Problem details: Every line in the data below has to be repeated exactly; no picture belongs in the result.

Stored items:
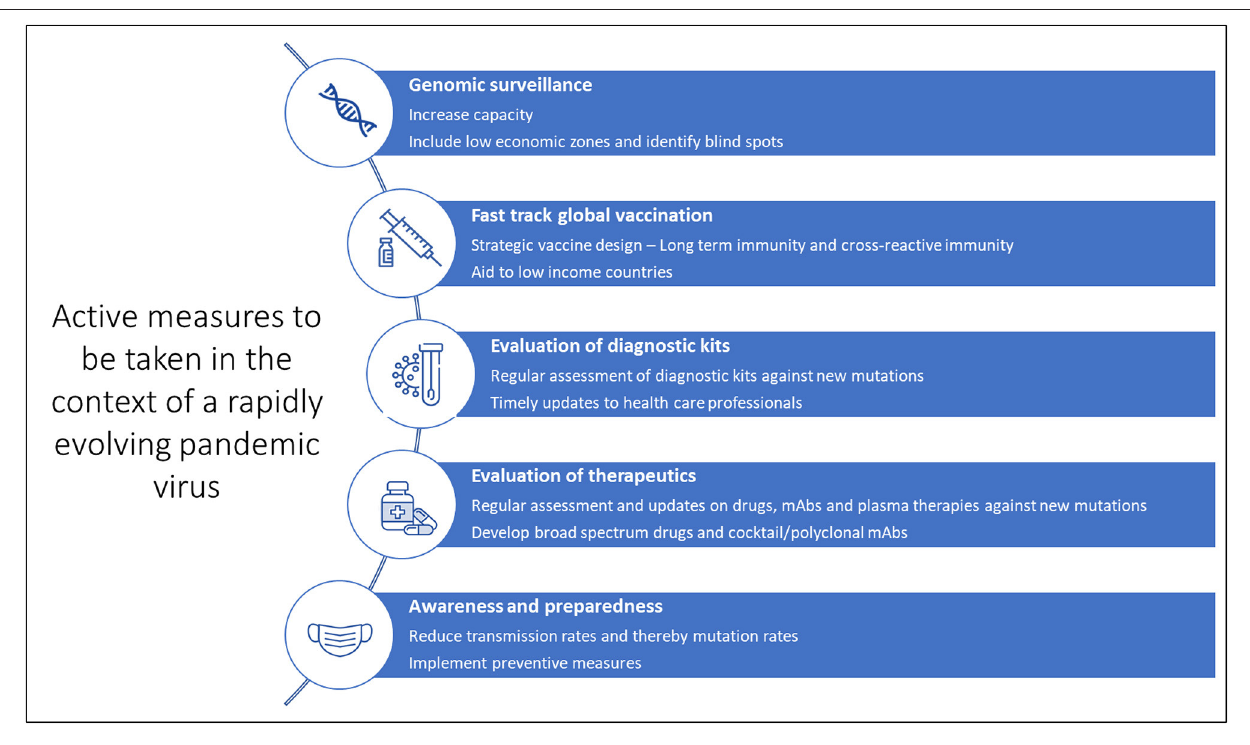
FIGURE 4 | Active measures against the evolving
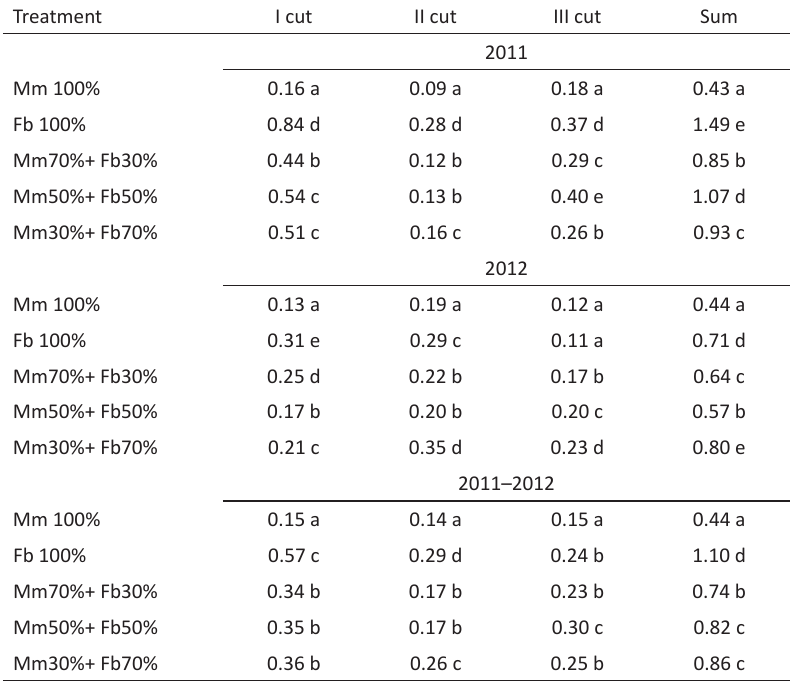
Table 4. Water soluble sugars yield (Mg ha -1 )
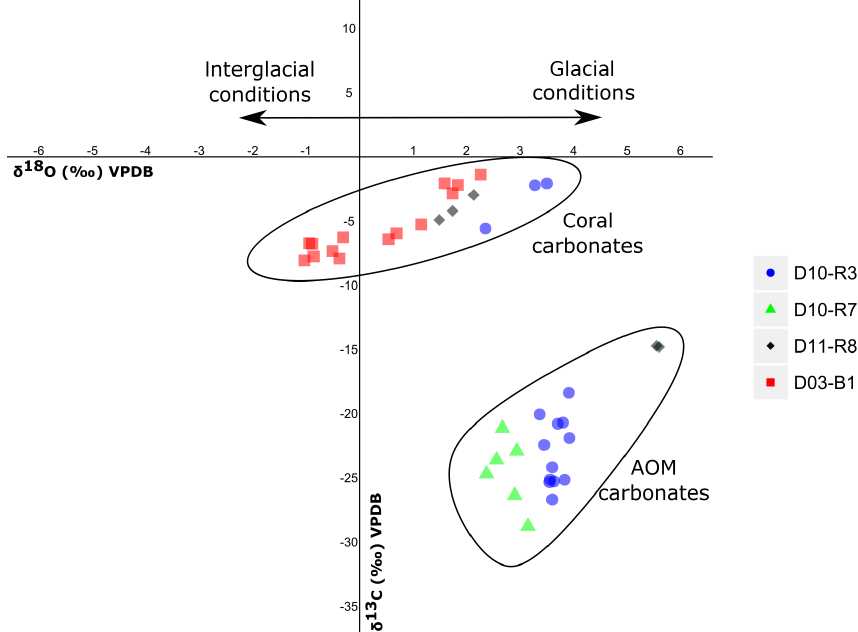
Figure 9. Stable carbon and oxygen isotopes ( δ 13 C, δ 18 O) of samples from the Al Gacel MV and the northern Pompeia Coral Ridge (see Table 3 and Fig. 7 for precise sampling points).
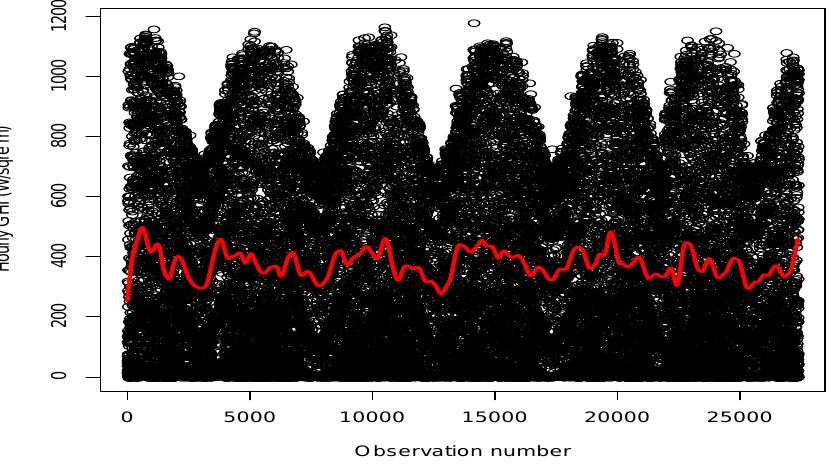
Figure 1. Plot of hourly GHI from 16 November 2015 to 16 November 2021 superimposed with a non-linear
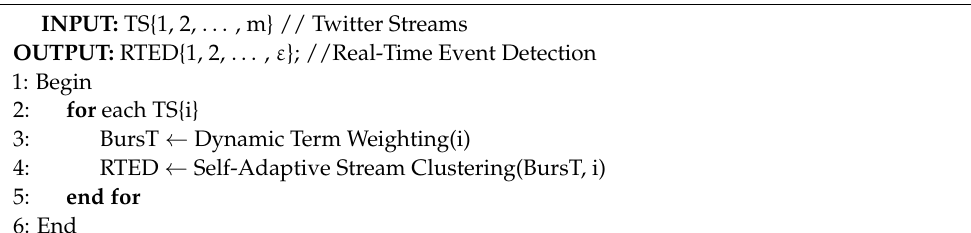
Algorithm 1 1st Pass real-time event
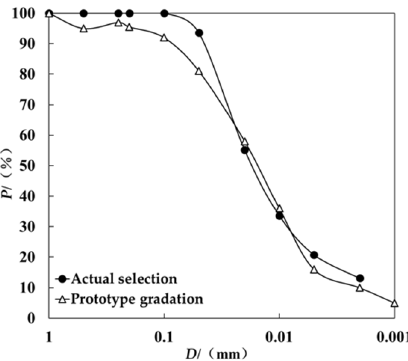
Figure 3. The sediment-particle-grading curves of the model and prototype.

Reply:
FIGURE 4 | Active measures against the evolving
Table 4. Water soluble sugars yield (Mg ha -1 )
Figure 9. Stable carbon and oxygen isotopes ( δ 13 C, δ 18 O) of samples from the Al Gacel MV and the northern Pompeia Coral Ridge (see Table 3 and Fig. 7 for precise sampling points).
Figure 1. Plot of hourly GHI from 16 November 2015 to 16 November 2021 superimposed with a non-linear
Algorithm 1 1st Pass real-time event
Figure 3. The sediment-particle-grading curves of the model and prototype.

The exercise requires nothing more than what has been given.